TO BE DONE: Reproduce the rows below word for word, starting at the line that contains "pose: elev=271.0 azim=92.9" and ending at the line that contains "Dot at: (228, 289)", with both of those lines included.

--- Start of PROVIDED ENTRIES ---

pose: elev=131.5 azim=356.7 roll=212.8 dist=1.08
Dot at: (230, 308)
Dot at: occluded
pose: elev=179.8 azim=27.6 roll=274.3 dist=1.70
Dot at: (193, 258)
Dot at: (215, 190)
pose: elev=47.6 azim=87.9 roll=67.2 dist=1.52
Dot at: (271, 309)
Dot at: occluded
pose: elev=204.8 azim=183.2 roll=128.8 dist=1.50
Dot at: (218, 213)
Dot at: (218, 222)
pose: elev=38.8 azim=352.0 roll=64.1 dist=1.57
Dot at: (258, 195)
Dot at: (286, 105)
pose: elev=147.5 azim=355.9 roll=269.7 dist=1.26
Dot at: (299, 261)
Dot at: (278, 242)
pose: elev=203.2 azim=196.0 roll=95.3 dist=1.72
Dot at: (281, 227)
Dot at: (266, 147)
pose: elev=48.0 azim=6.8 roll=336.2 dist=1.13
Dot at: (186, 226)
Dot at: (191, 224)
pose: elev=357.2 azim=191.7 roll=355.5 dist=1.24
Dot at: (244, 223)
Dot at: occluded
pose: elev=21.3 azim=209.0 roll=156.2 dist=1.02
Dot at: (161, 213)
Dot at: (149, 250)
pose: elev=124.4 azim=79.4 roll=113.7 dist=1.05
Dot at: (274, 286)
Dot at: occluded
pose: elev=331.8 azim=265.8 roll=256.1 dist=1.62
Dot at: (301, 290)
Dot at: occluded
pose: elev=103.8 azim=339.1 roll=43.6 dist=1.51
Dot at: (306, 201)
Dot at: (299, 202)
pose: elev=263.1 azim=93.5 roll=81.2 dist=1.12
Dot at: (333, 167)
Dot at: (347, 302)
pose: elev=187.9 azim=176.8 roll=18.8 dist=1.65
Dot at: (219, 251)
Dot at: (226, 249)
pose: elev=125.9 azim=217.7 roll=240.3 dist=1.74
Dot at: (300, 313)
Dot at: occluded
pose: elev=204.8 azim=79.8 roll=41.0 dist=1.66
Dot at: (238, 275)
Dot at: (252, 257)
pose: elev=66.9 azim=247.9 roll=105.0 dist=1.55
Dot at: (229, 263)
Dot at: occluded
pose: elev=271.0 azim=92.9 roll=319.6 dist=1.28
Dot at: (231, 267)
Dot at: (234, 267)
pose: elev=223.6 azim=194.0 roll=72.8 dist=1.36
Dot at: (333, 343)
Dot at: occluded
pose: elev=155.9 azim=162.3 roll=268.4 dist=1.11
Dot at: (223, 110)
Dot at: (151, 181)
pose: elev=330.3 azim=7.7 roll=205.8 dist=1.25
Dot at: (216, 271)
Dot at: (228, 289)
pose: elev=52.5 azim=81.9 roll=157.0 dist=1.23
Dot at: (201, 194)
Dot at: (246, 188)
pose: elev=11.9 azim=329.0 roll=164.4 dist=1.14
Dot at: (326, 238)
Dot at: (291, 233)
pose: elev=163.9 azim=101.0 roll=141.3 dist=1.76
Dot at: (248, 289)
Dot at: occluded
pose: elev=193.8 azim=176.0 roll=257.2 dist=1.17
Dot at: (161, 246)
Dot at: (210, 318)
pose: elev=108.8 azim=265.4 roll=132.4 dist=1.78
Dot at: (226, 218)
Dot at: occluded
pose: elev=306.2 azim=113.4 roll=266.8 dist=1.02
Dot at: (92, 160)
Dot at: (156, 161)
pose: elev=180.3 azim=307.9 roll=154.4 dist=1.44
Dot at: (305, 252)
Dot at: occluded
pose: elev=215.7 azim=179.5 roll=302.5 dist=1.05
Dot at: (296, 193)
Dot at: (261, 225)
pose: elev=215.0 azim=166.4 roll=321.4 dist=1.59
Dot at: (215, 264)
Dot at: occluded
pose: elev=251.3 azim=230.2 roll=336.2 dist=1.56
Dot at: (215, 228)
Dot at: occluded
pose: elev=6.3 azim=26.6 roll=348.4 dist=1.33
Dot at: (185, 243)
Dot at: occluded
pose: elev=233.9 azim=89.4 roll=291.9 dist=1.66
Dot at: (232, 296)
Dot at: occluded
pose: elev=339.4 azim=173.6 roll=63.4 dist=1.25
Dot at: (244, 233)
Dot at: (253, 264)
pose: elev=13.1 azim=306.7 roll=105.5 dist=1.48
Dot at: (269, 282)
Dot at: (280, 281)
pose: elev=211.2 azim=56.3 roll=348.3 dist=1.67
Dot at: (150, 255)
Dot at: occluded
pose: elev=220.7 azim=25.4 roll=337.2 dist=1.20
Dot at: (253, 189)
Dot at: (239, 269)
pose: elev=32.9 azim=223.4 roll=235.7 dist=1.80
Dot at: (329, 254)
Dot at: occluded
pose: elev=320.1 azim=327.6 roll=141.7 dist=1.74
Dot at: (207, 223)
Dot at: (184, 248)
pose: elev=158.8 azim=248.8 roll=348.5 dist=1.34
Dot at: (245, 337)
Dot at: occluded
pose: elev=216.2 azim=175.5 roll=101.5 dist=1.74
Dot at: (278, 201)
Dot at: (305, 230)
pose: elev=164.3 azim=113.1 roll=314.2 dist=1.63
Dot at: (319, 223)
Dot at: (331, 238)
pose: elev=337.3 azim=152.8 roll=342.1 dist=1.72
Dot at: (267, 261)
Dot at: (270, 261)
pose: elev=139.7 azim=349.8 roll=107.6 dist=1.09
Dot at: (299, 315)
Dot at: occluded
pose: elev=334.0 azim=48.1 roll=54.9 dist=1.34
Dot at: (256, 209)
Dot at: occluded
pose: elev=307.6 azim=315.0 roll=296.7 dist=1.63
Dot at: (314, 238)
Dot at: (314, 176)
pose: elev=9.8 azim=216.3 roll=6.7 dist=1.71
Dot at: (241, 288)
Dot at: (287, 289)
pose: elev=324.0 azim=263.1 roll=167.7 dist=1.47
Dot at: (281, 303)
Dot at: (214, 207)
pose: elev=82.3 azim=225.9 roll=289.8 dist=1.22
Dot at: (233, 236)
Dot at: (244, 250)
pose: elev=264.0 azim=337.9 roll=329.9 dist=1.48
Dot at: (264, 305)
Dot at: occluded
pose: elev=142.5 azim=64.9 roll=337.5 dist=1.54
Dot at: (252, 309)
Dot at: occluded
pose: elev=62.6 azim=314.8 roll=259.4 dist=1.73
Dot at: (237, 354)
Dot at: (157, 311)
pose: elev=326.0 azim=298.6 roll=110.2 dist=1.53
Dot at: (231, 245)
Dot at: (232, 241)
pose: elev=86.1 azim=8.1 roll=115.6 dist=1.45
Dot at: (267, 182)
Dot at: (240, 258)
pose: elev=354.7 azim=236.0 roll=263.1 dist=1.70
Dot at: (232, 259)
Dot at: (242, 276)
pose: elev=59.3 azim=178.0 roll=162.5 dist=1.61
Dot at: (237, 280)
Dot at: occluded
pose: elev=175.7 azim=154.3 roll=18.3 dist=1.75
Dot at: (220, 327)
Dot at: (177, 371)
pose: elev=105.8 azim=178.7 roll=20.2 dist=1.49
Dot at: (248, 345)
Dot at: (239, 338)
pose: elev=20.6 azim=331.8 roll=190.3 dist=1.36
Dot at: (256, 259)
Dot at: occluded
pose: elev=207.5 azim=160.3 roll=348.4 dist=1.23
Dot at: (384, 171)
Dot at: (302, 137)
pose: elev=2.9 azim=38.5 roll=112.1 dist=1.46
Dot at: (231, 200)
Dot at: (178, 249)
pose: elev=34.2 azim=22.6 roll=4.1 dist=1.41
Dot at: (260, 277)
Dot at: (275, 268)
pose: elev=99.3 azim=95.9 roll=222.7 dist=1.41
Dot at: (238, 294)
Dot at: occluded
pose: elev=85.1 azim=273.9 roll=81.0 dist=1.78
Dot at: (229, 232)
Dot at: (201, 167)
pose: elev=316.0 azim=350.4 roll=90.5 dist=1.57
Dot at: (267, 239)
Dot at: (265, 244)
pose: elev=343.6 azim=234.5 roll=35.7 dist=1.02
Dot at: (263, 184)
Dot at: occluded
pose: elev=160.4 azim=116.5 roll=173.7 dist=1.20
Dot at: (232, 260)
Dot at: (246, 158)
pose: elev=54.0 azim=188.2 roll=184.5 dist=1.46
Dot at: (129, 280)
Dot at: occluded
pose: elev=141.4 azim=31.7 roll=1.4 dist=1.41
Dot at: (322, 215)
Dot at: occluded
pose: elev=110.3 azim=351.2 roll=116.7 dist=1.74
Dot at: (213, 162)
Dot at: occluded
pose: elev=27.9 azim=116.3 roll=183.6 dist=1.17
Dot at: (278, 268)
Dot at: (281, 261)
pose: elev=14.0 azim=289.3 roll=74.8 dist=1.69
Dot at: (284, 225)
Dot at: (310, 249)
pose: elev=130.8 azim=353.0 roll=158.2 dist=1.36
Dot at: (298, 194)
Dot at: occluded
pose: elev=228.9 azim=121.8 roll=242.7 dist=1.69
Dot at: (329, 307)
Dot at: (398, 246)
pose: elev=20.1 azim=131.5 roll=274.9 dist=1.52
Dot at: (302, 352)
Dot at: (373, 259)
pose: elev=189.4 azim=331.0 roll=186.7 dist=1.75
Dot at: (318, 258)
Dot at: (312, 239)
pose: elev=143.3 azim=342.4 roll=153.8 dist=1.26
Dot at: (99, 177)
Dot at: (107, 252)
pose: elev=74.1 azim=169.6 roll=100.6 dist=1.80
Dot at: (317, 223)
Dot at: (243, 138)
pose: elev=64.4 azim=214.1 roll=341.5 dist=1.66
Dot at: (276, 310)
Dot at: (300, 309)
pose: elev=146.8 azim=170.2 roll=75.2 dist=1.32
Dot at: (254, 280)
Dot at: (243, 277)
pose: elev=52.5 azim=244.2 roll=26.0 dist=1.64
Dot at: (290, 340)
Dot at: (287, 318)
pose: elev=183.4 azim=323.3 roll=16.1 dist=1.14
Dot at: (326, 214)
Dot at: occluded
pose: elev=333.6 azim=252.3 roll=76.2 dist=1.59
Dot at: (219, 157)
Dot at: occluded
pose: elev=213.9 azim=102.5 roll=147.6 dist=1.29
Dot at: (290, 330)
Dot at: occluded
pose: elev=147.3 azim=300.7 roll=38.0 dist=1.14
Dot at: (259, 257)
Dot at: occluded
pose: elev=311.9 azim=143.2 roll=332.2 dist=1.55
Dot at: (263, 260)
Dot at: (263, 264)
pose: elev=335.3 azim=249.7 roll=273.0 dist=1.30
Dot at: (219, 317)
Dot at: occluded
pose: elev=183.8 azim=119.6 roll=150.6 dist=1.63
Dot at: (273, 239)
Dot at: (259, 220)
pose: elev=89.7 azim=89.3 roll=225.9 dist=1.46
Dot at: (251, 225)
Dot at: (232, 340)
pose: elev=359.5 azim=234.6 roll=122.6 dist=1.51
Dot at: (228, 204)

--- End of PROVIDED ENTRIES ---

TASK OUTPUT:
pose: elev=271.0 azim=92.9 roll=319.6 dist=1.28
Dot at: (231, 267)
Dot at: (234, 267)
pose: elev=223.6 azim=194.0 roll=72.8 dist=1.36
Dot at: (333, 343)
Dot at: occluded
pose: elev=155.9 azim=162.3 roll=268.4 dist=1.11
Dot at: (223, 110)
Dot at: (151, 181)
pose: elev=330.3 azim=7.7 roll=205.8 dist=1.25
Dot at: (216, 271)
Dot at: (228, 289)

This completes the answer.